Reproduce each of the following lines word for word, leaving every character unchanged.
— START Source material —
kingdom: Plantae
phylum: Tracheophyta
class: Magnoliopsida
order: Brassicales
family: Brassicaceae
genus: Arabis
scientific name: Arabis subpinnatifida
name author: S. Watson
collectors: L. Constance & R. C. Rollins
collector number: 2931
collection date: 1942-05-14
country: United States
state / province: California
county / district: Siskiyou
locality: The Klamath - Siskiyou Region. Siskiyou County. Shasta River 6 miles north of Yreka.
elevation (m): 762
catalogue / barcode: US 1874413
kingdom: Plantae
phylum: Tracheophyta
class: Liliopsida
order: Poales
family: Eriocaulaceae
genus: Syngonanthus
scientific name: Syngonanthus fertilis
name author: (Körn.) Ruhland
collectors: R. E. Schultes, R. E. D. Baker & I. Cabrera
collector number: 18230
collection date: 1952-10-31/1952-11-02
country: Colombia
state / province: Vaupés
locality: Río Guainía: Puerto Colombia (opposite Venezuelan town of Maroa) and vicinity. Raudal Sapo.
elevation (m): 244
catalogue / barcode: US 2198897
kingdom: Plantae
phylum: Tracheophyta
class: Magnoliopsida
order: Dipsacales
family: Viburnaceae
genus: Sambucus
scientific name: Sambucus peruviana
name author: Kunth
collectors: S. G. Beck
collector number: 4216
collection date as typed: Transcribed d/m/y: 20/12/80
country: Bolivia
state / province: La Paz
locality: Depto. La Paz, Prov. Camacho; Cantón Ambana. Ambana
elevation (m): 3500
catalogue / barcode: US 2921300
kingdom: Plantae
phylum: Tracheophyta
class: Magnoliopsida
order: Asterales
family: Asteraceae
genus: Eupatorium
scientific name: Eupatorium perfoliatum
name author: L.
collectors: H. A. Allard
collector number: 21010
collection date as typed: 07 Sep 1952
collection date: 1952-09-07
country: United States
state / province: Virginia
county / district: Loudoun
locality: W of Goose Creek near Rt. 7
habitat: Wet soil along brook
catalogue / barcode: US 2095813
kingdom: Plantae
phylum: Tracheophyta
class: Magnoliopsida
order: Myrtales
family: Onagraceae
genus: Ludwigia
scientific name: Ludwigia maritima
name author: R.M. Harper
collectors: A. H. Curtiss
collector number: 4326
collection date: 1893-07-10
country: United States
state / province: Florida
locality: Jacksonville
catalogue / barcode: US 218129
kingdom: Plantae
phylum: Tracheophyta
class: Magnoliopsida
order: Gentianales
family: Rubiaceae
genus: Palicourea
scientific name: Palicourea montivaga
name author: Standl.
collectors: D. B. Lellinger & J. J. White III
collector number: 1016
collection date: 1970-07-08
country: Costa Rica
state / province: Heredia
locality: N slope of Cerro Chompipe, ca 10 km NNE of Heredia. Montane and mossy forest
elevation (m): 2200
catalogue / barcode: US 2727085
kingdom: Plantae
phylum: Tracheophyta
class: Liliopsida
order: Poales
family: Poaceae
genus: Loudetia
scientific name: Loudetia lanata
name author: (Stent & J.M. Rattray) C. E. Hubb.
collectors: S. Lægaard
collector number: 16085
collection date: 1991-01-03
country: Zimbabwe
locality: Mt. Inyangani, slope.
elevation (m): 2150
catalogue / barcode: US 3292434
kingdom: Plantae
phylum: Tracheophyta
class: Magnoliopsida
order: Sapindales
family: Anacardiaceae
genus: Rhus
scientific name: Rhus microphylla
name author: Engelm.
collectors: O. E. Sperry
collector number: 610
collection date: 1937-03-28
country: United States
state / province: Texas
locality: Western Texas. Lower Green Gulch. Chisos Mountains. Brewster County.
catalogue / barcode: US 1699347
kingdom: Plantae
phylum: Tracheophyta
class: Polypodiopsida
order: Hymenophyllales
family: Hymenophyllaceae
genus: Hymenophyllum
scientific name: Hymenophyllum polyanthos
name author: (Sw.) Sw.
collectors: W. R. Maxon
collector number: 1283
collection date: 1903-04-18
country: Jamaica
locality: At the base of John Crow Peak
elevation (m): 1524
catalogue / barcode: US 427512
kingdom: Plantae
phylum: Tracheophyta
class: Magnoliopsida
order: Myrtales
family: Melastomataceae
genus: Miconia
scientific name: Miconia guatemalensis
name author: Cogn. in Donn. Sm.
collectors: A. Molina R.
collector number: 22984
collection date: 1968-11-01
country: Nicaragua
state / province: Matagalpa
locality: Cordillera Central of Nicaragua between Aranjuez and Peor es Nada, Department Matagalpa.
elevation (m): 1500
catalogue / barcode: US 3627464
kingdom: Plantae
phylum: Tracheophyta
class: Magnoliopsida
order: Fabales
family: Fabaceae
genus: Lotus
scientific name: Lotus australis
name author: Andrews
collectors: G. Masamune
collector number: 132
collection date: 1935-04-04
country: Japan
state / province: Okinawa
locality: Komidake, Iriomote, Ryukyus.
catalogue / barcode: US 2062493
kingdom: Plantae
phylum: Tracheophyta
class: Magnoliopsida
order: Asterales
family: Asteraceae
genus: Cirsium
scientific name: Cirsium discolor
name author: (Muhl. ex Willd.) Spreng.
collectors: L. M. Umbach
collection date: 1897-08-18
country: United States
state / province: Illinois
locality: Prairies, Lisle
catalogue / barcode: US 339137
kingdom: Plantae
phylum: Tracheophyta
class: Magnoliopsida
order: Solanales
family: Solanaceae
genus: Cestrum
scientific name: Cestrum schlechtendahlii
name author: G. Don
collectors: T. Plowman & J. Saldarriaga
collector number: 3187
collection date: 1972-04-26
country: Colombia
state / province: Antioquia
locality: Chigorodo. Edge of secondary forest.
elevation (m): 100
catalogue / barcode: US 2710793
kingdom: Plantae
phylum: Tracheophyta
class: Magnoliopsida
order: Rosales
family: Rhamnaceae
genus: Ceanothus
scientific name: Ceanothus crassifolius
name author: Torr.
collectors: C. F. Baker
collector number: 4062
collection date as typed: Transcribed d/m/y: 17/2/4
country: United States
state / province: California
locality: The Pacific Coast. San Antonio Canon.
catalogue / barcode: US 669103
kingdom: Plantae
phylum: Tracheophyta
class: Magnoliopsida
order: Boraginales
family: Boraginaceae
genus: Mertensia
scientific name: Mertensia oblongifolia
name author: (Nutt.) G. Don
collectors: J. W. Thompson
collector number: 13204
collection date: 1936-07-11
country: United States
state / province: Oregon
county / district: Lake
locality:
— END Source material —
Complete answer:
kingdom: Plantae
phylum: Tracheophyta
class: Magnoliopsida
order: Brassicales
family: Brassicaceae
genus: Arabis
scientific name: Arabis subpinnatifida
name author: S. Watson
collectors: L. Constance & R. C. Rollins
collector number: 2931
collection date: 1942-05-14
country: United States
state / province: California
county / district: Siskiyou
locality: The Klamath - Siskiyou Region. Siskiyou County. Shasta River 6 miles north of Yreka.
elevation (m): 762
catalogue / barcode: US 1874413
kingdom: Plantae
phylum: Tracheophyta
class: Liliopsida
order: Poales
family: Eriocaulaceae
genus: Syngonanthus
scientific name: Syngonanthus fertilis
name author: (Körn.) Ruhland
collectors: R. E. Schultes, R. E. D. Baker & I. Cabrera
collector number: 18230
collection date: 1952-10-31/1952-11-02
country: Colombia
state / province: Vaupés
locality: Río Guainía: Puerto Colombia (opposite Venezuelan town of Maroa) and vicinity. Raudal Sapo.
elevation (m): 244
catalogue / barcode: US 2198897
kingdom: Plantae
phylum: Tracheophyta
class: Magnoliopsida
order: Dipsacales
family: Viburnaceae
genus: Sambucus
scientific name: Sambucus peruviana
name author: Kunth
collectors: S. G. Beck
collector number: 4216
collection date as typed: Transcribed d/m/y: 20/12/80
country: Bolivia
state / province: La Paz
locality: Depto. La Paz, Prov. Camacho; Cantón Ambana. Ambana
elevation (m): 3500
catalogue / barcode: US 2921300
kingdom: Plantae
phylum: Tracheophyta
class: Magnoliopsida
order: Asterales
family: Asteraceae
genus: Eupatorium
scientific name: Eupatorium perfoliatum
name author: L.
collectors: H. A. Allard
collector number: 21010
collection date as typed: 07 Sep 1952
collection date: 1952-09-07
country: United States
state / province: Virginia
county / district: Loudoun
locality: W of Goose Creek near Rt. 7
habitat: Wet soil along brook
catalogue / barcode: US 2095813
kingdom: Plantae
phylum: Tracheophyta
class: Magnoliopsida
order: Myrtales
family: Onagraceae
genus: Ludwigia
scientific name: Ludwigia maritima
name author: R.M. Harper
collectors: A. H. Curtiss
collector number: 4326
collection date: 1893-07-10
country: United States
state / province: Florida
locality: Jacksonville
catalogue / barcode: US 218129
kingdom: Plantae
phylum: Tracheophyta
class: Magnoliopsida
order: Gentianales
family: Rubiaceae
genus: Palicourea
scientific name: Palicourea montivaga
name author: Standl.
collectors: D. B. Lellinger & J. J. White III
collector number: 1016
collection date: 1970-07-08
country: Costa Rica
state / province: Heredia
locality: N slope of Cerro Chompipe, ca 10 km NNE of Heredia. Montane and mossy forest
elevation (m): 2200
catalogue / barcode: US 2727085
kingdom: Plantae
phylum: Tracheophyta
class: Liliopsida
order: Poales
family: Poaceae
genus: Loudetia
scientific name: Loudetia lanata
name author: (Stent & J.M. Rattray) C. E. Hubb.
collectors: S. Lægaard
collector number: 16085
collection date: 1991-01-03
country: Zimbabwe
locality: Mt. Inyangani, slope.
elevation (m): 2150
catalogue / barcode: US 3292434
kingdom: Plantae
phylum: Tracheophyta
class: Magnoliopsida
order: Sapindales
family: Anacardiaceae
genus: Rhus
scientific name: Rhus microphylla
name author: Engelm.
collectors: O. E. Sperry
collector number: 610
collection date: 1937-03-28
country: United States
state / province: Texas
locality: Western Texas. Lower Green Gulch. Chisos Mountains. Brewster County.
catalogue / barcode: US 1699347
kingdom: Plantae
phylum: Tracheophyta
class: Polypodiopsida
order: Hymenophyllales
family: Hymenophyllaceae
genus: Hymenophyllum
scientific name: Hymenophyllum polyanthos
name author: (Sw.) Sw.
collectors: W. R. Maxon
collector number: 1283
collection date: 1903-04-18
country: Jamaica
locality: At the base of John Crow Peak
elevation (m): 1524
catalogue / barcode: US 427512
kingdom: Plantae
phylum: Tracheophyta
class: Magnoliopsida
order: Myrtales
family: Melastomataceae
genus: Miconia
scientific name: Miconia guatemalensis
name author: Cogn. in Donn. Sm.
collectors: A. Molina R.
collector number: 22984
collection date: 1968-11-01
country: Nicaragua
state / province: Matagalpa
locality: Cordillera Central of Nicaragua between Aranjuez and Peor es Nada, Department Matagalpa.
elevation (m): 1500
catalogue / barcode: US 3627464
kingdom: Plantae
phylum: Tracheophyta
class: Magnoliopsida
order: Fabales
family: Fabaceae
genus: Lotus
scientific name: Lotus australis
name author: Andrews
collectors: G. Masamune
collector number: 132
collection date: 1935-04-04
country: Japan
state / province: Okinawa
locality: Komidake, Iriomote, Ryukyus.
catalogue / barcode: US 2062493
kingdom: Plantae
phylum: Tracheophyta
class: Magnoliopsida
order: Asterales
family: Asteraceae
genus: Cirsium
scientific name: Cirsium discolor
name author: (Muhl. ex Willd.) Spreng.
collectors: L. M. Umbach
collection date: 1897-08-18
country: United States
state / province: Illinois
locality: Prairies, Lisle
catalogue / barcode: US 339137
kingdom: Plantae
phylum: Tracheophyta
class: Magnoliopsida
order: Solanales
family: Solanaceae
genus: Cestrum
scientific name: Cestrum schlechtendahlii
name author: G. Don
collectors: T. Plowman & J. Saldarriaga
collector number: 3187
collection date: 1972-04-26
country: Colombia
state / province: Antioquia
locality: Chigorodo. Edge of secondary forest.
elevation (m): 100
catalogue / barcode: US 2710793
kingdom: Plantae
phylum: Tracheophyta
class: Magnoliopsida
order: Rosales
family: Rhamnaceae
genus: Ceanothus
scientific name: Ceanothus crassifolius
name author: Torr.
collectors: C. F. Baker
collector number: 4062
collection date as typed: Transcribed d/m/y: 17/2/4
country: United States
state / province: California
locality: The Pacific Coast. San Antonio Canon.
catalogue / barcode: US 669103
kingdom: Plantae
phylum: Tracheophyta
class: Magnoliopsida
order: Boraginales
family: Boraginaceae
genus: Mertensia
scientific name: Mertensia oblongifolia
name author: (Nutt.) G. Don
collectors: J. W. Thompson
collector number: 13204
collection date: 1936-07-11
country: United States
state / province: Oregon
county / district: Lake
locality:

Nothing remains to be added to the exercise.